The AVATAR2 trial will now recruit 345 participants across eight clinical settings, divided into three groups: those who receive treatment as usual; those who undergo the first phase of AVATAR therapy, managing anxiety and standing up to the avatar; and those who will undergo both this first phase and a second phase considering the specific character and nature of the voice in more detail through dialogues in which the avatar concedes power to the patient.
AVATAR2 seeks to examine the impact of brief and extended AVATAR therapy, to see which patients will gain the most benefit from the two different versions, and assess the cost-effectiveness of the two versions of the therapy compared to routine treatment.

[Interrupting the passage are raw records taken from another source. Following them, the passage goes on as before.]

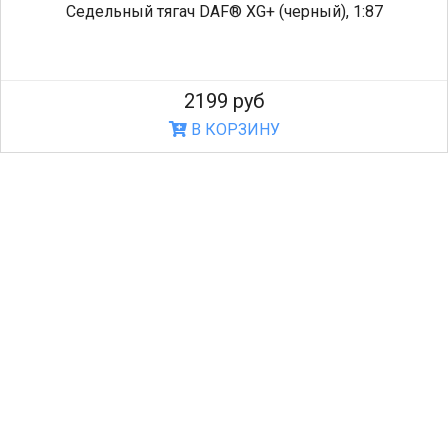
Седельный тягач DAF® XG+ (черный), 1:87
2199 руб
В КОРЗИНУ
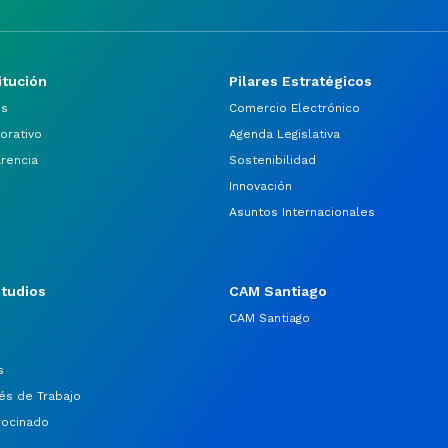
itución
Pilares Estratégicos
os
Comercio Electrónico
orativo
Agenda Legislativa
arencia
Sostenibilidad
Innovación
Asuntos Internacionales
studios
CAM Santiago
CAM Santiago
s
és de Trabajo
rocinado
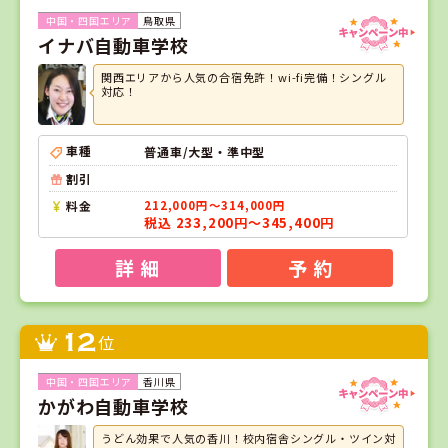
鳥取県
イナバ自動車学校
関西エリアから人気の合宿免許！wi-fi完備！シングル
対応！
車種
普通車/大型・準中型
割引
料金
212,000円～314,000円
税込 233,200円～345,400円
詳 細
予 約
12
位
香川県
かがわ自動車学校
うどん効果で人気の香川！校内宿舎シングル・ツイン対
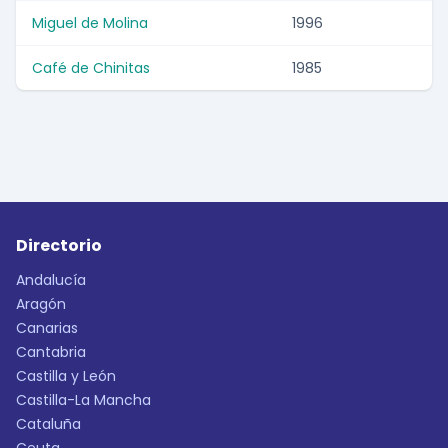
Miguel de Molina
1996
Café de Chinitas
1985
Directorio
Andalucía
Aragón
Canarias
Cantabria
Castilla y León
Castilla-La Mancha
Cataluña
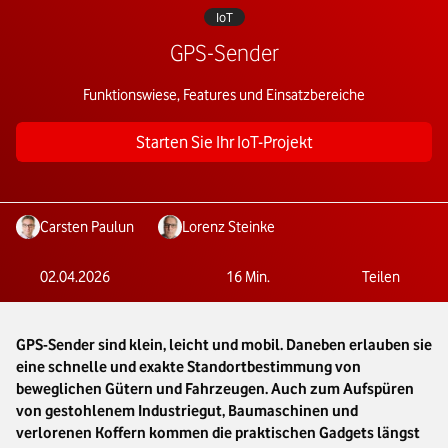
IoT
GPS-Sender
Funktionswiese, Features und Einsatzbereiche
Starten Sie Ihr IoT-Projekt
Carsten Paulun
Lorenz Steinke
02.04.2026
16
Min.
Teilen
GPS-Sender sind klein, leicht und mobil. Daneben erlauben sie
eine schnelle und exakte Standortbestimmung von
beweglichen Gütern und Fahrzeugen. Auch zum Aufspüren
von gestohlenem Industriegut, Baumaschinen und
verlorenen Koffern kommen die praktischen Gadgets längst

The programme also aims to broaden the availability of the therapy by increasing the number of NHS staff trained in its use, and provide further evidence on the effect and cost-effectiveness of the therapy. It’s unlikely this innovative blend of voice manipulation and digital graphics would be used for those who have made peace with the voices they hear, but for patients whose hallucinations are a daily source of misery, AVATAR therapy could become a powerful new tool.
“The therapy is designed for people who hear voices that are distressing and who want either to stop hearing voices altogether or to be less distressed by them,” says Craig. “We do not believe the therapy would be effective for people who are not distressed by their voices.”